Plus de dix ans après sa publication en 2011, le rapport de Terra Nova sur la stratégie électorale de la gauche est de nouveau sur le banc des accusés. Arnaud Montebourg et Olivier Faure l’ont successivement brandi en contre-exemple de ce qu’il fallait faire pour renouer avec la victoire. Ils rejoignent ainsi les griefs incessants de la presse conservatrice contre une supposée « stratégie d’abandon du peuple », reprenant elle-même un refrain ambiancé au début des années 2000 par le polémiste Eric Conan.

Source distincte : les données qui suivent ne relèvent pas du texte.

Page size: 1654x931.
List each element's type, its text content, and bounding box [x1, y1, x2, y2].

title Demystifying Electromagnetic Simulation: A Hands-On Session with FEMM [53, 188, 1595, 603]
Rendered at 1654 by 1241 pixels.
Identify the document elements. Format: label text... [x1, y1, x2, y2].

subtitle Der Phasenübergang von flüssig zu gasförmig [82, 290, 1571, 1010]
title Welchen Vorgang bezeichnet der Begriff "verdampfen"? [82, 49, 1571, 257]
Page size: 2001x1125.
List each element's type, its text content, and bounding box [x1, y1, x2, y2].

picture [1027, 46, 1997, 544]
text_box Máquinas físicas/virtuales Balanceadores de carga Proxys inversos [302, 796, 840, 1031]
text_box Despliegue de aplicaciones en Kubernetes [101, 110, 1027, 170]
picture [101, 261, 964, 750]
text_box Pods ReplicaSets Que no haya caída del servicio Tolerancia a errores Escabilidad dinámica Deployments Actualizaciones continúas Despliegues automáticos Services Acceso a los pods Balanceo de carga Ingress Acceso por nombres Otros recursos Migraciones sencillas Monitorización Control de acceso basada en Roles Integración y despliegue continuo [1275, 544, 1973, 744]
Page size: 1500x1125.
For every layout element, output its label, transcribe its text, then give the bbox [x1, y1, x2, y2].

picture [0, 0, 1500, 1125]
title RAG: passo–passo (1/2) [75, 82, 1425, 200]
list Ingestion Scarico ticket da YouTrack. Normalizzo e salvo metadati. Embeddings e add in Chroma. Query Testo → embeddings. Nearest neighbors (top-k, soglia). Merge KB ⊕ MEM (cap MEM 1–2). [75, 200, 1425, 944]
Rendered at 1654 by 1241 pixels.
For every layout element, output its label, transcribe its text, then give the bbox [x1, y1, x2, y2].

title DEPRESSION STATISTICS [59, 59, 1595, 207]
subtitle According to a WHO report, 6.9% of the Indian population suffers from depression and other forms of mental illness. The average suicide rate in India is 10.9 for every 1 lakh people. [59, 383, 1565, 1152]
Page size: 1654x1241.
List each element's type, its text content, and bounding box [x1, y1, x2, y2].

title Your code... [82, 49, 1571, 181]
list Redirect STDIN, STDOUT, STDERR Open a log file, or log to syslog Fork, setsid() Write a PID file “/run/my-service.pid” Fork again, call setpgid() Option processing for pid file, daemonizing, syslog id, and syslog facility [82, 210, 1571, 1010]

Une vieille histoire, en somme, mais sur laquelle il est temps de revenir. Non pour défendre le rapport en question ou pour ajouter au concert de critiques qui l’ont visé, mais parce que cette discussion porte en réalité sur un sujet beaucoup plus important : la place et la représentation des classes populaires dans le discours politique. Domaine dans lequel les déclarations d’amour dispensent hélas souvent de réfléchir.

L’objet du délit

Commençons par quelques rappels au sujet de ce rapport que beaucoup ont oublié ou ne citent que par ouï-dire. Il partait d’un constat peu contestable : la coalition historique qui a porté la gauche depuis près d’un siècle est en déclin. Cette coalition reposait sur l’alliance des suffrages ouvriers avec ceux des employés et des petites classes moyennes.  

Les causes de son déclin tenaient, selon les auteurs, non seulement au recul démographique des ouvriers et à l’affaiblissement de la dimension socioéconomique du choix électoral dans ce groupe, mais aussi à une divergence culturelle croissante : alors que la gauche avait épousé les valeurs du libéralisme culturel dans le sillage de Mai 68 et qu’elle cultivait la tolérance et l’ouverture à l’égard des immigrés, de l’homosexualité, de l’islam, etc., les ouvriers avaient fait dans leur majorité, disait-on, le chemin inverse, se rapprochant du même coup du Front national.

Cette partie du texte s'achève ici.